**Description of the task:** Count the lines in the records below that contain the string "bestuur", treating uppercase and lowercase letters as different. Give only the number.

**Recorded data:**
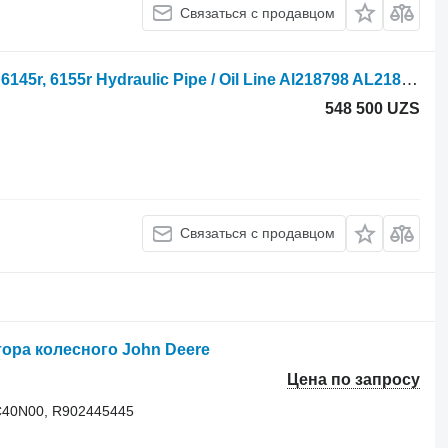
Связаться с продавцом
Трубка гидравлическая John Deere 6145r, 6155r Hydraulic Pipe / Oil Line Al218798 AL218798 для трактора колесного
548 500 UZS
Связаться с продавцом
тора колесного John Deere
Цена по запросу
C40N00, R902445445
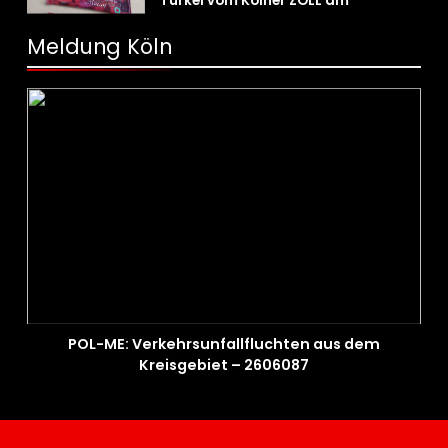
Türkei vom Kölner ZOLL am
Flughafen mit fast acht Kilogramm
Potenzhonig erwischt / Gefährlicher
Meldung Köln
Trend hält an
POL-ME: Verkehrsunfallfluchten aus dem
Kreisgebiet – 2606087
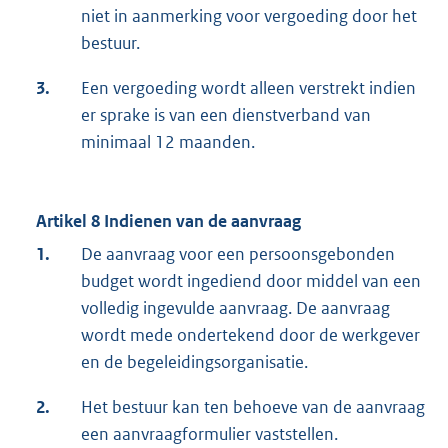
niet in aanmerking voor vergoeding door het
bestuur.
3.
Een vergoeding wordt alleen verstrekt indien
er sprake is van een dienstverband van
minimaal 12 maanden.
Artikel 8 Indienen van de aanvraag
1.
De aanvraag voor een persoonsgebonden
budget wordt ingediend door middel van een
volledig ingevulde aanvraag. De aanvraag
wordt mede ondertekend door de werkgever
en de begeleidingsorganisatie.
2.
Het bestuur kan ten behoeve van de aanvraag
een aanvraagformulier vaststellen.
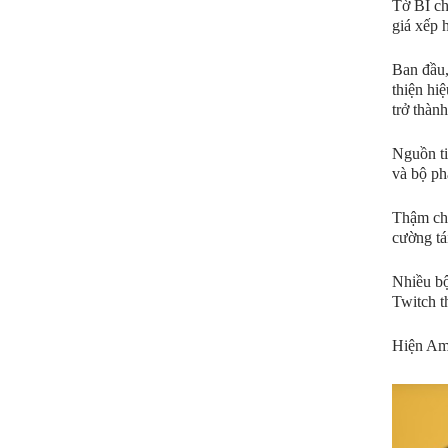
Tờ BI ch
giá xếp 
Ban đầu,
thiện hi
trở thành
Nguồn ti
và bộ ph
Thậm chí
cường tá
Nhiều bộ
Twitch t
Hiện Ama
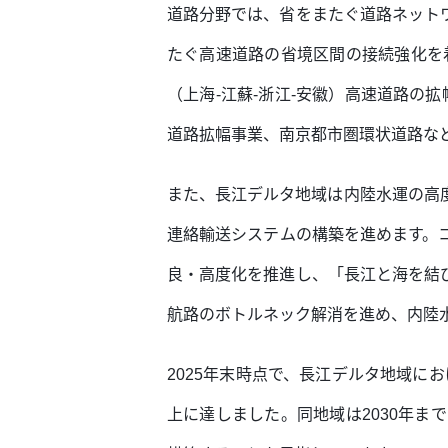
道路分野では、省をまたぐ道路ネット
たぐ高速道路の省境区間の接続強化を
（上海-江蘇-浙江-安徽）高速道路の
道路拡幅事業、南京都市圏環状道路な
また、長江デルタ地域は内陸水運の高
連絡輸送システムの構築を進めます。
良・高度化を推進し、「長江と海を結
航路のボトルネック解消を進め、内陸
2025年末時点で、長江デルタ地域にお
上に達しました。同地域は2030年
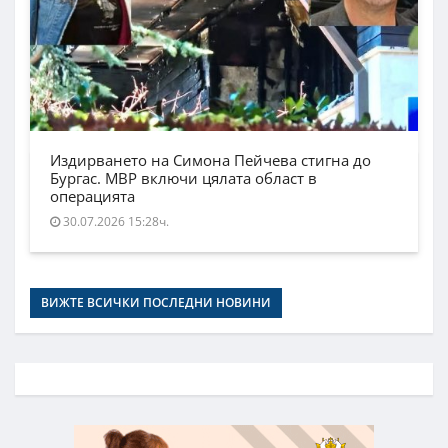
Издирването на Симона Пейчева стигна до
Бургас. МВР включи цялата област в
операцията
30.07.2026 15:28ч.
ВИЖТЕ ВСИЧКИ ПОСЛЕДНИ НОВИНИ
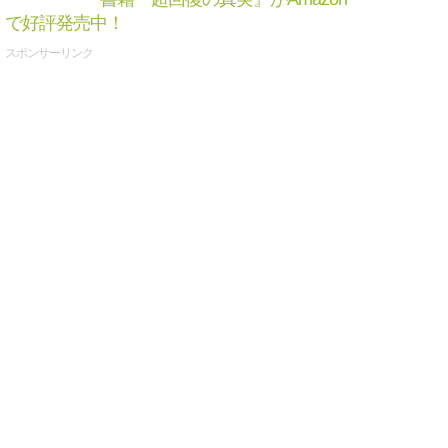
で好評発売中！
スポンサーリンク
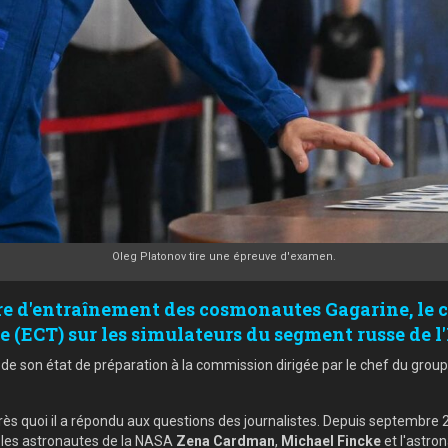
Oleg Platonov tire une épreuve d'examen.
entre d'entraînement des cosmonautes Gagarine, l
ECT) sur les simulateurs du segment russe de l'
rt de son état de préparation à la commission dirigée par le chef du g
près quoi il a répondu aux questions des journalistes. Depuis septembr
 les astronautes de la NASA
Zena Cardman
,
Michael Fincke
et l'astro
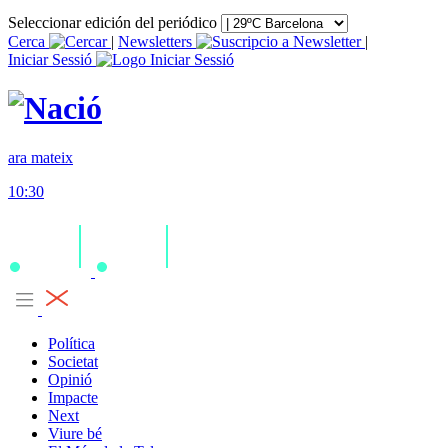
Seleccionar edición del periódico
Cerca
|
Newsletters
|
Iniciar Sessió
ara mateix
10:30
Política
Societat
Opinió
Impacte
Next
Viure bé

**Solution to this problem:** 2